UNIVERSAL SOLDIER: THE RETURN (R) Director: Mic Rodgers. With Jean-Claude Van Damme, Michael Jai White, Heidi Schanz. (82 min.) DUD Van Damme is at it again. This time, he jumps into sequel territory. The action movie continues the story of Luc Deveraux (Van Damme), a former Universal Soldier now working as a technical expert on a government project to improve the Universal Soldier training program. But when S.E.T.H., the megacomputer controlling the soldiers, spins out of control and takes over, Luc is the only one who can fight this unstoppable team of superior, deadly warriors. The movie is so overloaded with gunfire, punches, and men getting thrown through windows and glass walls that all viewers are left with is a forgettable and stupid film. By Lisa Leigh Parney Sex/Nudity: 2 scenes with nudity in a strip club. Violence: 33 scenes with nonstop violence. Profanity: 27 expressions, mostly harsh. Drugs: None.

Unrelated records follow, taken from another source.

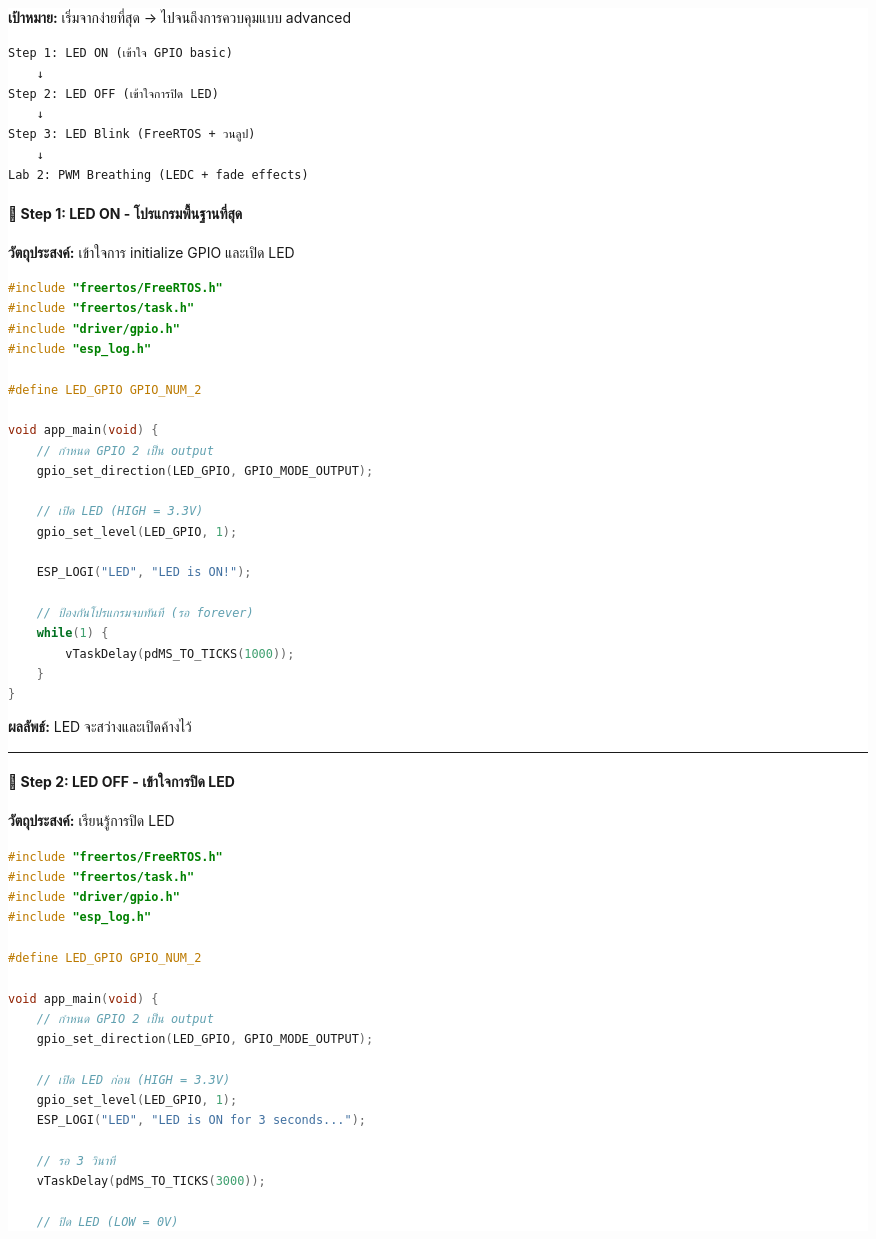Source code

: **เป้าหมาย:** เริ่มจากง่ายที่สุด → ไปจนถึงการควบคุมแบบ advanced

```text
Step 1: LED ON (เข้าใจ GPIO basic)
    ↓
Step 2: LED OFF (เข้าใจการปิด LED)
    ↓
Step 3: LED Blink (FreeRTOS + วนลูป)
    ↓
Lab 2: PWM Breathing (LEDC + fade effects)
```

#### 🔧 Step 1: LED ON - โปรแกรมพื้นฐานที่สุด

**วัตถุประสงค์:** เข้าใจการ initialize GPIO และเปิด LED

```c
#include "freertos/FreeRTOS.h"
#include "freertos/task.h"
#include "driver/gpio.h"
#include "esp_log.h"

#define LED_GPIO GPIO_NUM_2

void app_main(void) {
    // กำหนด GPIO 2 เป็น output
    gpio_set_direction(LED_GPIO, GPIO_MODE_OUTPUT);
    
    // เปิด LED (HIGH = 3.3V)
    gpio_set_level(LED_GPIO, 1);
    
    ESP_LOGI("LED", "LED is ON!");
    
    // ป้องกันโปรแกรมจบทันที (รอ forever)
    while(1) {
        vTaskDelay(pdMS_TO_TICKS(1000));
    }
}
```

**ผลลัพธ์:** LED จะสว่างและเปิดค้างไว้

---

#### 🔧 Step 2: LED OFF - เข้าใจการปิด LED

**วัตถุประสงค์:** เรียนรู้การปิด LED

```c
#include "freertos/FreeRTOS.h"
#include "freertos/task.h"
#include "driver/gpio.h"
#include "esp_log.h"

#define LED_GPIO GPIO_NUM_2

void app_main(void) {
    // กำหนด GPIO 2 เป็น output
    gpio_set_direction(LED_GPIO, GPIO_MODE_OUTPUT);
    
    // เปิด LED ก่อน (HIGH = 3.3V)
    gpio_set_level(LED_GPIO, 1);
    ESP_LOGI("LED", "LED is ON for 3 seconds...");
    
    // รอ 3 วินาที
    vTaskDelay(pdMS_TO_TICKS(3000));
    
    // ปิด LED (LOW = 0V)
```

OUT ON VIDEO (In stores Sept. 14) COOKIES FORTUNE (PG-13) Director: Robert Altman. With Glenn Close, Liv Tyler, Julianne Moore, Charles S. Dutton. (118 min.) +++ Friendships and family ties are tested when the police of a little Mississippi town launch an investigation into the death of a local dowager, not knowing her nieces have tampered with evidence to protect their inheritance from the old lady. As in most of Altmans best pictures, the story is a loosely strung excuse for various digressions and distractions. +++ Southern fried, well-acted, clever. Sex/Nudity: 2 instances of innuendo. Violence: 1 scene of a suicide. Profanity: 29 expressions. Drugs: 5 scenes of smoking and/or drinking.

FORCES OF NATURE (PG-13) Director: Bronwen Hughes. With Sandra Bullock, Ben Affleck, Maura Tierney, Blythe Danner. (102 min.) +++ Romantic comedy about a bridegroom-to-be who gets sidetracked on the way to his wedding by various small disasters and more to the point, an unexpected traveling companion whos both free-spirited and beautiful. ++1/2 Quirky, romantic, bumpy. Sex/Nudity: 10 instances of innuendo. Violence: 1 mild instance. Profanity: 61 expressions. Drugs: 17 scenes with cigarettes and/or alcohol.

THE PRINCE OF EGYPT (PG) Directors: Brenda Chapman, Steve Hickner, Simon Wells. With Val Kilmer, Ralph Fiennes, Sandra Bullock, Danny Glover, Michelle Pfeiffer. (93 min.) +++ Animated version of Moses early life, from his arrival in the Egyptian court as a baby to his leadership of the Hebrews out of bondage. The dramatically drawn images and entertaining vocal performances make this a good tool for learning a bit of Old Testament history.